Biography
Michael J. Todd is the Leon C. Welch Professor Emeritus in the School of Operations Research and Information Engineering at Cornell University. After serving as a lecturer and assistant professor of operations research and planning at the University of Ottawa from 1971-1973, he joined the Cornell’s School of Operations Research and Information Engineering faculty in 1973 – first as an assistant professor before being promoted to associate professor and full professor. He earned his Ph.D. in administrative sciences from Yale University in 1972 and his B.A. in mathematics from Cambridge University, England in 1968.
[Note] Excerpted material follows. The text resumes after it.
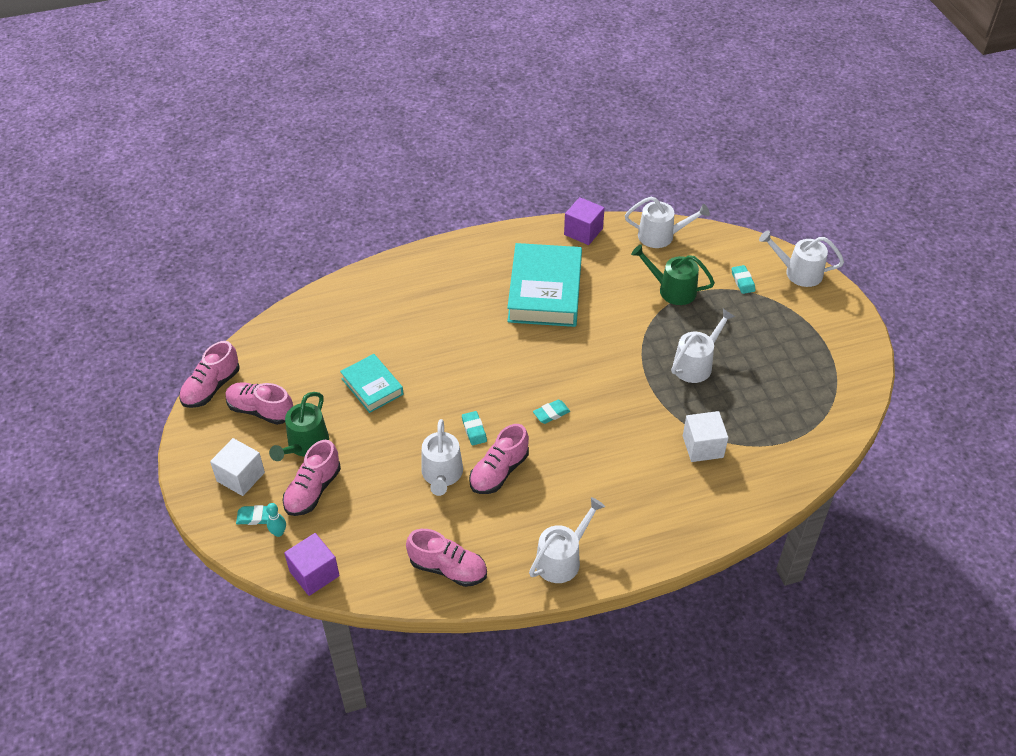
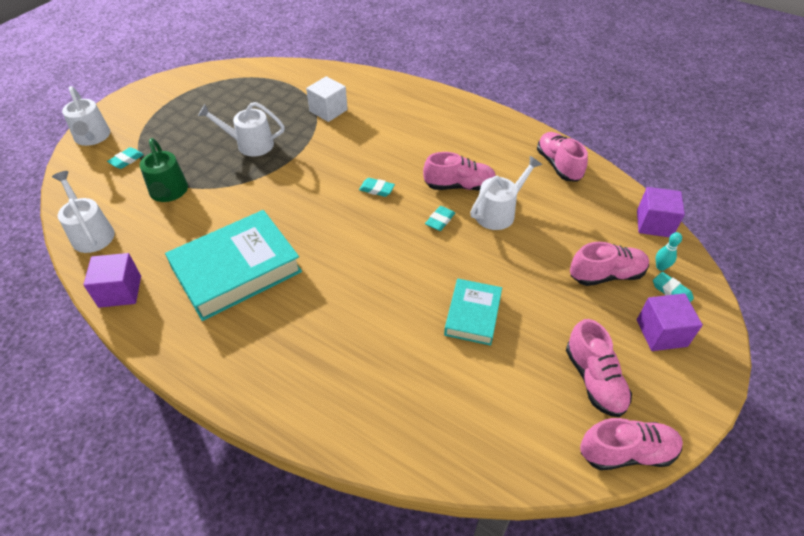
camera: 130 degrees left, 0 degrees up
white cube [210,438,265,496] -> purple cube [637,293,703,351]
green watering can [269,392,329,461] -> none
white watering can [529,497,605,583] -> none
Todd’s research interests are in algorithms for linear and convex programming, particularly semidefinite programming and ellipsoid optimization. He is interested in developing and analyzing interior-point methods. Previous research interests include homotopy methods, probabilistic analysis of pivoting methods, and extensions of complementary pivoting ideas to oriented matroids.
Elected to the National Academy of Engineering in 2015, he received the John von Neumann Theory Prize at the Institute for Operations Research and the
Management Sciences Annual Meeting in 2003, the Mathematical Programming Society and SIAM George B. Dantzig Prize (1988), Sloan Research Fellowship from the Alfred P. Sloan Foundation (1981-85), and the Guggenheim Fellowship from the John Simon Guggenheim Memorial Foundation (1980-81).
In addition to serving as Director of the Center for Applied Mathematics at Cornell from 1986-89, he was a member of the U.S. National Committee for Mathematics (1992-93), co-organizer, American Mathematical Society-Institute of Mathematical Sciences-Society for Industrial and Applied Mathematics Summer Research Conference (Bowdoin, 1988), and the SIAM Conference on Optimization (1989, 2014).
A Fellow of both INFORMS and SIAM, Todd also served as chair of the SIAM Activity Group in Optimization (2011-2014), chair of the Society for the Foundations of Computational Mathematics (2005-08) and Board of Directors (2008-11), and was a member of the Mathematical Optimization Society.